Contrairement à ce qui a pu être avancé, cette seconde modification n’aurait pas entravé l’action des lanceurs d’alerte de bonne foi.
Soit l’exemple d’Antoine Deltour, dont les révélations sur les pratiques d’évasion et d’optimisation fiscales de certaines multinationales sont à l’origine du scandale LuxLeaks. Non seulement la lutte contre l’évasion et l’optimisation fiscale (et non pas seulement contre la fraude) sont des objectifs constamment poursuivis par le législateur, mais la lutte contre l’évasion fiscale est même un objectif de valeur constitutionnelle (Cons. const., n° 2010-70 QPC du 26 novembre 2010 et n° 2011-638 DC du 28 juillet 2011), et la lutte contre l’optimisation fiscale un objectif reconnu par le Conseil constitutionnel comme pouvant justifier des atteintes au principe d’égalité (Cons. const., n° 2020-842 QPC du 28 mai 2020).
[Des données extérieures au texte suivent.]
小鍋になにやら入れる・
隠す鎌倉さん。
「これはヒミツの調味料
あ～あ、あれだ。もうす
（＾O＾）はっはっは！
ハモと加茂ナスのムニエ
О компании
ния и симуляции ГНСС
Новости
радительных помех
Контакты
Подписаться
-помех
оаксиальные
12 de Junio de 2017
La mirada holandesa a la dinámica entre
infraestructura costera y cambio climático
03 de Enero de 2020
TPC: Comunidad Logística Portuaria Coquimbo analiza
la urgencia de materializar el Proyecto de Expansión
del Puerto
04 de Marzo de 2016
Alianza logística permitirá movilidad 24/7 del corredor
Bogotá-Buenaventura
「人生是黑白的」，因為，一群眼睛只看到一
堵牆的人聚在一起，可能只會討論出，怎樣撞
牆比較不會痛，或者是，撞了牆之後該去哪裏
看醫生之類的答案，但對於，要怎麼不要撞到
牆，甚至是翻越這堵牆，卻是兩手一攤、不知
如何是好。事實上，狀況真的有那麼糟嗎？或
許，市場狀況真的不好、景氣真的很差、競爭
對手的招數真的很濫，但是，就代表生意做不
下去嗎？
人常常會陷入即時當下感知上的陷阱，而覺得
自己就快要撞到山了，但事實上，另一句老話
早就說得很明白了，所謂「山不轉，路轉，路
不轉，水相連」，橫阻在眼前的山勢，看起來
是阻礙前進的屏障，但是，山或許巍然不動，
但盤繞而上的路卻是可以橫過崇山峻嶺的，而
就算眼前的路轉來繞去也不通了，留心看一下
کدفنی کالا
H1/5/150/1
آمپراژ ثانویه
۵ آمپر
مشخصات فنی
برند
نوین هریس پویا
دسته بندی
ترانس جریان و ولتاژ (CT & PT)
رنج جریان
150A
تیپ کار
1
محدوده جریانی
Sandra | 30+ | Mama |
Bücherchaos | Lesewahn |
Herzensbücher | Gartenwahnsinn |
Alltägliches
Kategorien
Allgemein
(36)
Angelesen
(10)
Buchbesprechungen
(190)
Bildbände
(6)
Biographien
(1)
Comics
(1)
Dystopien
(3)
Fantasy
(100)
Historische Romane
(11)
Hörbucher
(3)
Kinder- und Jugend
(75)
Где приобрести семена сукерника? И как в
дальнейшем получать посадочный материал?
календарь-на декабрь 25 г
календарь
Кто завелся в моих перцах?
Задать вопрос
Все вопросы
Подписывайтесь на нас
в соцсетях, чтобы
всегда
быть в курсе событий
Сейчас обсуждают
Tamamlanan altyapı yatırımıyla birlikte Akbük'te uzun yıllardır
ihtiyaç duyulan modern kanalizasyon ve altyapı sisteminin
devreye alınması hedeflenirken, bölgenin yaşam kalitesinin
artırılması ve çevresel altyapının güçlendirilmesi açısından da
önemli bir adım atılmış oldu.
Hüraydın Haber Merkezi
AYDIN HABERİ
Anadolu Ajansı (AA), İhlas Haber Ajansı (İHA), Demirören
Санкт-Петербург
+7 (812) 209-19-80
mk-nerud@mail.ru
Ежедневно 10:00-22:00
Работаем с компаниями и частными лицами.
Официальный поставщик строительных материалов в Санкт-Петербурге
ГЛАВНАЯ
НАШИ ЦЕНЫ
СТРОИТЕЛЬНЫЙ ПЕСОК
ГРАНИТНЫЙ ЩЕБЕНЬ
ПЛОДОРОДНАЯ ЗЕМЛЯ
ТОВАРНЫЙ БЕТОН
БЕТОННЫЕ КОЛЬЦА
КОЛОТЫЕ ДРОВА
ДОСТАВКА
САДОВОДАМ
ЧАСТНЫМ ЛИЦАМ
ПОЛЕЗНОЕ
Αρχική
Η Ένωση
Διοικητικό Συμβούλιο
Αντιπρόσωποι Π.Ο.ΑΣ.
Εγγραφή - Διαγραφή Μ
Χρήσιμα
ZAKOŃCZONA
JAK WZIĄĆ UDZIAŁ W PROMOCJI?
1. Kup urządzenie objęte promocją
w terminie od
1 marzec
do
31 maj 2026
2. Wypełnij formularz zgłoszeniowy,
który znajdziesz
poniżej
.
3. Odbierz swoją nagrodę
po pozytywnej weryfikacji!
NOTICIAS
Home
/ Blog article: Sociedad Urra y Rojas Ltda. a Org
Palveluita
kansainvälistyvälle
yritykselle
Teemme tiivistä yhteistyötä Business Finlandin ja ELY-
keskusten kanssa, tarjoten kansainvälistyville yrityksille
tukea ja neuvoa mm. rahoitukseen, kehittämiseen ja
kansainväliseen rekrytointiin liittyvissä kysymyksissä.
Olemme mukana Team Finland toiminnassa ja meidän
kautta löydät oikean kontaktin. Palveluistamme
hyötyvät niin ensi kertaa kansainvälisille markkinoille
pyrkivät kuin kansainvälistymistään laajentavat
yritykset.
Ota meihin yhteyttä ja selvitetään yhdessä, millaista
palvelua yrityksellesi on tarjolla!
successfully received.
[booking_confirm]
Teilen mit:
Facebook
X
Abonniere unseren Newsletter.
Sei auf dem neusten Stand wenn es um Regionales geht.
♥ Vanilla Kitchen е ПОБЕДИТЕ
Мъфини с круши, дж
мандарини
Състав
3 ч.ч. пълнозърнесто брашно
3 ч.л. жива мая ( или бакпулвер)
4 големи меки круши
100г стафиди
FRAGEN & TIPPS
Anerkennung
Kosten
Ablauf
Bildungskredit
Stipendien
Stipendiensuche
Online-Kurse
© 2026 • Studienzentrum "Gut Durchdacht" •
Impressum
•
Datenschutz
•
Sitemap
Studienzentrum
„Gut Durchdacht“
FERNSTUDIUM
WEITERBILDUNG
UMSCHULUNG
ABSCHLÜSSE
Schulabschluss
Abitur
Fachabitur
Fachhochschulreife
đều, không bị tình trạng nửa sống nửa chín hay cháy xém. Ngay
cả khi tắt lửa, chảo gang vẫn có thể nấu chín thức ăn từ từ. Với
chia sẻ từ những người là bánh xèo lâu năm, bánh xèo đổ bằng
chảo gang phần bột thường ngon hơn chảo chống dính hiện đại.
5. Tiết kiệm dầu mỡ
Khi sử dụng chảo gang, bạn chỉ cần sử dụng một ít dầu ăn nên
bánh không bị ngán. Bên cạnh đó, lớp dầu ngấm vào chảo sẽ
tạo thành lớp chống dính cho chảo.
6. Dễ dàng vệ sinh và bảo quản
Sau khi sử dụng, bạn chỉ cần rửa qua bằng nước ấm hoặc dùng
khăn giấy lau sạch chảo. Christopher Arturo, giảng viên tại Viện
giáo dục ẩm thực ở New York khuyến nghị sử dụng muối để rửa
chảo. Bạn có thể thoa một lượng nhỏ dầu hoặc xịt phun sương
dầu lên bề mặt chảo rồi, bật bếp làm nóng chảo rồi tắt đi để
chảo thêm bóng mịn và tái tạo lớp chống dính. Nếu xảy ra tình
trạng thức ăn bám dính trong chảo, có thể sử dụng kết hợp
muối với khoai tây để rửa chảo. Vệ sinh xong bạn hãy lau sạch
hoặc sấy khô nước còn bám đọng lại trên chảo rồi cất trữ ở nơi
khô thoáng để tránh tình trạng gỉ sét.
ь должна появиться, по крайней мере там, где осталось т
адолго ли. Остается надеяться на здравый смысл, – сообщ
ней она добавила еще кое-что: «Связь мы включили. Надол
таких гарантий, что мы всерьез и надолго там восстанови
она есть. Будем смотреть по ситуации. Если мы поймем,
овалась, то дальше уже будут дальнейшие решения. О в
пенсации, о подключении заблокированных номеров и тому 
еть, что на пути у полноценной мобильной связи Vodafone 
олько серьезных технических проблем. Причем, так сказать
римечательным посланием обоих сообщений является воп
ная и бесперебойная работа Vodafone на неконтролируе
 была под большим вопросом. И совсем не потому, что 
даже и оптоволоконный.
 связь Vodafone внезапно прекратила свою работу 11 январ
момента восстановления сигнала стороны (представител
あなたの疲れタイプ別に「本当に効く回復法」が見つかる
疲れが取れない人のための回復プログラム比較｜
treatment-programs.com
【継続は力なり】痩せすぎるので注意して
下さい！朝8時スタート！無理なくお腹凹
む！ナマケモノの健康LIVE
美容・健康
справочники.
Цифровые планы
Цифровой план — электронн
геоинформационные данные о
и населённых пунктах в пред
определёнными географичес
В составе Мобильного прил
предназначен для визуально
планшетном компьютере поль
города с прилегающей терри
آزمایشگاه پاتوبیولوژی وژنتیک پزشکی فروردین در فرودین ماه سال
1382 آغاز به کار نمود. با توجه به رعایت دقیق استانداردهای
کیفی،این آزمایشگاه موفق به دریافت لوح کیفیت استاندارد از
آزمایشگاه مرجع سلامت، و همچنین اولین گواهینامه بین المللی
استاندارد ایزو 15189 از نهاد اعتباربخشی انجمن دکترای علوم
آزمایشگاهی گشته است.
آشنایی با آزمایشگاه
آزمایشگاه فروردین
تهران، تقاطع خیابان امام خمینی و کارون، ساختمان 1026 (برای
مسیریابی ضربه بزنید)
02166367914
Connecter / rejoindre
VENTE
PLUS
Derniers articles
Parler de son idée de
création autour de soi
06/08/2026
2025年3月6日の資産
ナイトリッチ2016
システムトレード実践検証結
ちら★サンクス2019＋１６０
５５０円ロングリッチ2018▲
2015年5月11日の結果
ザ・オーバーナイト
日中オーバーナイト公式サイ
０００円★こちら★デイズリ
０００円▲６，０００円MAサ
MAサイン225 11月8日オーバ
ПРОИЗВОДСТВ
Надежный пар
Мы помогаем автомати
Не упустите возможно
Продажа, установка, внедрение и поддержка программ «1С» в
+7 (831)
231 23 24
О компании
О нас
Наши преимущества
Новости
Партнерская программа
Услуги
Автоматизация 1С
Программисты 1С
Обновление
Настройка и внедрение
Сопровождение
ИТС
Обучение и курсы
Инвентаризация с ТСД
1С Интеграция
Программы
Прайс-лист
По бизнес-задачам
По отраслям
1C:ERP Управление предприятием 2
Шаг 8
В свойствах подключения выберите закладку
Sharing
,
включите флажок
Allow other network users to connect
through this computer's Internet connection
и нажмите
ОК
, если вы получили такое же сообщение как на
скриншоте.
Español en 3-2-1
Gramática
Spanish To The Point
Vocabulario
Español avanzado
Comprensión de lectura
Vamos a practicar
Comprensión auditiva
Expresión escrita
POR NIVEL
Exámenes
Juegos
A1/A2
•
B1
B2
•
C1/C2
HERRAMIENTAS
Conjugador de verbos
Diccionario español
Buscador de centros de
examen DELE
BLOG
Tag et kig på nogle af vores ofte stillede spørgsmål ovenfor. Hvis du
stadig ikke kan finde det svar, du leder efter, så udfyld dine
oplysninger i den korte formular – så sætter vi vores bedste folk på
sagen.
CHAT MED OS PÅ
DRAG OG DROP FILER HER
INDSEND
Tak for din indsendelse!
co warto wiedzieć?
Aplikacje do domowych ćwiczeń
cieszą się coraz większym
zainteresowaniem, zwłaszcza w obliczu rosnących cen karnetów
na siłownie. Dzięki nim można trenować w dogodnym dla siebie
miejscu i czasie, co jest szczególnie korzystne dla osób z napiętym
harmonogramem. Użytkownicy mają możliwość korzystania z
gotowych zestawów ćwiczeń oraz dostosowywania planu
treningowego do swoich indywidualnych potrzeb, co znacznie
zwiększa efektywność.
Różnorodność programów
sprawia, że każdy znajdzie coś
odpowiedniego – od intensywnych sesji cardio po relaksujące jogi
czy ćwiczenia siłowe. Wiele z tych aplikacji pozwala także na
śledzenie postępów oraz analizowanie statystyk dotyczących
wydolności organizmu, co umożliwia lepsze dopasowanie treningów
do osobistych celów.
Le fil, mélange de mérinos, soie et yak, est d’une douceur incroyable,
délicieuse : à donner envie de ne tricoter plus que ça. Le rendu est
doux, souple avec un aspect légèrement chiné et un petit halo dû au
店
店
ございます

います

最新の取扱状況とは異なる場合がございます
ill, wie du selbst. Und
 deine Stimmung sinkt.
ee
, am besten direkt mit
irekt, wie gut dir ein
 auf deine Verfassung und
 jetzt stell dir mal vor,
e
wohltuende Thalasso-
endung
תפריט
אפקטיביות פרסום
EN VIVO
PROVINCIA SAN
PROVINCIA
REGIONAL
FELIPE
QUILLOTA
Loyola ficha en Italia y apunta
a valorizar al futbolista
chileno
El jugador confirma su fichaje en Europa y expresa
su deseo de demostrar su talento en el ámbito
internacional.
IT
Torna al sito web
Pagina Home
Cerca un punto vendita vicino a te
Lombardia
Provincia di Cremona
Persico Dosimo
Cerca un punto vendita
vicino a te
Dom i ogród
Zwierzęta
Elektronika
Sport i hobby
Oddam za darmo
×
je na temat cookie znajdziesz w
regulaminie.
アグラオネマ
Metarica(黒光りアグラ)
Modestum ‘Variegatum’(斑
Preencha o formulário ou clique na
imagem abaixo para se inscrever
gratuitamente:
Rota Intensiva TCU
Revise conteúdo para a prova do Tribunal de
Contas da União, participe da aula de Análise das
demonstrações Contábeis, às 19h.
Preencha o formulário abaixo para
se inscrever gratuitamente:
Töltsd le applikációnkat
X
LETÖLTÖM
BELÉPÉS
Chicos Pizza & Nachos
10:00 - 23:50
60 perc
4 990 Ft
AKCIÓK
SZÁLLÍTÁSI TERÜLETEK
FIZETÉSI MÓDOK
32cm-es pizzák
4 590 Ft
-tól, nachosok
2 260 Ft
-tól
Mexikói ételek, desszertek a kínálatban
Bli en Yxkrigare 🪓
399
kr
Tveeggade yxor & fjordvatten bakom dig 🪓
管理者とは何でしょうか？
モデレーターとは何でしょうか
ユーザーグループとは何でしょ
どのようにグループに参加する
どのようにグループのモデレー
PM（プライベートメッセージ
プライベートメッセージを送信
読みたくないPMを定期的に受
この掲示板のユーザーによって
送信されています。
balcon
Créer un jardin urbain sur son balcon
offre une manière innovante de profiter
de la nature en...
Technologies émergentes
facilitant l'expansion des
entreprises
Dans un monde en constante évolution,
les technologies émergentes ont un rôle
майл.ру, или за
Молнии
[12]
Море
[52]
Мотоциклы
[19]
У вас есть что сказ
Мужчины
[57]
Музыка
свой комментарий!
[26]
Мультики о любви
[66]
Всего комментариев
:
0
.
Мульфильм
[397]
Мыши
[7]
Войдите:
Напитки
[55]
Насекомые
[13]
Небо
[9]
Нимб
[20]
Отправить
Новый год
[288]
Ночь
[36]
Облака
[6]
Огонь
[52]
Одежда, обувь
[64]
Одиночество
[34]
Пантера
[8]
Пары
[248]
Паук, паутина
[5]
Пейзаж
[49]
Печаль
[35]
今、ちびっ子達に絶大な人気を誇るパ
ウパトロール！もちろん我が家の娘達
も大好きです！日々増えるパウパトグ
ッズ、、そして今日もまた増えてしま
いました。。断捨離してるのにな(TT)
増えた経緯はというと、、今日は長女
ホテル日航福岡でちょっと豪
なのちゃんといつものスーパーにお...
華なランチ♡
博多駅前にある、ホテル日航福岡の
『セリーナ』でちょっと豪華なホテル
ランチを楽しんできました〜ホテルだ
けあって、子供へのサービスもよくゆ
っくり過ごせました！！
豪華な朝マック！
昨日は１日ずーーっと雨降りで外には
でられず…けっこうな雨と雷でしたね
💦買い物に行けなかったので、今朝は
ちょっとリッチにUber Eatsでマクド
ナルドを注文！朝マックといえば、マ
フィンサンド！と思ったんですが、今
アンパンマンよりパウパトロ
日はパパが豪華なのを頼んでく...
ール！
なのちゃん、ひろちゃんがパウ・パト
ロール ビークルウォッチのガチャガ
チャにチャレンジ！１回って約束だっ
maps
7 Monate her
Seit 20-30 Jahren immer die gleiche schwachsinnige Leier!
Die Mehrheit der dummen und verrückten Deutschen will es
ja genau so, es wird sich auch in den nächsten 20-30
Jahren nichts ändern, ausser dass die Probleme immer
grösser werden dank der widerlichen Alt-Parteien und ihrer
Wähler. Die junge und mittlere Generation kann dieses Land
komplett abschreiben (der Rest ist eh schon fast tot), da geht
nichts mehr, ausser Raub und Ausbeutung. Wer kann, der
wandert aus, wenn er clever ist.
Ces révélations auraient donc été couvertes par le régime de l’alerte tel que défini par la commission des lois.
Quant à Irène Frachon, les faits qu’elle a eu le courage de révéler – la commercialisation d’un médicament, le Mediator, dont les laboratoires Servier connaissaient les effets toxiques – ont été reconnus par le tribunal correctionnel de Paris comme constitutifs des délits de tromperie aggravée d’homicide et blessures involontaires. Il s’agit là, non pas seulement d’actes allant à l’encontre des objectifs poursuivis par la loi, mais d’actes illégaux et même pénalement réprimés, qui entrent pleinement dans le régime de l’alerte.
Néanmoins, le rapporteur est sensible aux critiques selon lesquelles les modifications apportées en commission peuvent affecter l’intelligibilité de la loi pour un lecteur non averti et, surtout, peuvent compliquer la tâche des organisations (administrations, entreprises...) qui devront mettre en place des canaux de signalement interne et déterminer quels signalements entrent dans le champ du régime légal de l’alerte.
Dans un souci de compromis, il est donc proposé de revenir à la définition de la notion de lanceur d’alerte prévue par le texte de l’Assemblée nationale, tout en maintenant à l’article 3 des conditions suffisamment exigeantes pour que des informations secrètes ou confidentielles puissent être divulguées publiquement sans signalement préalable à l’autorité compétente.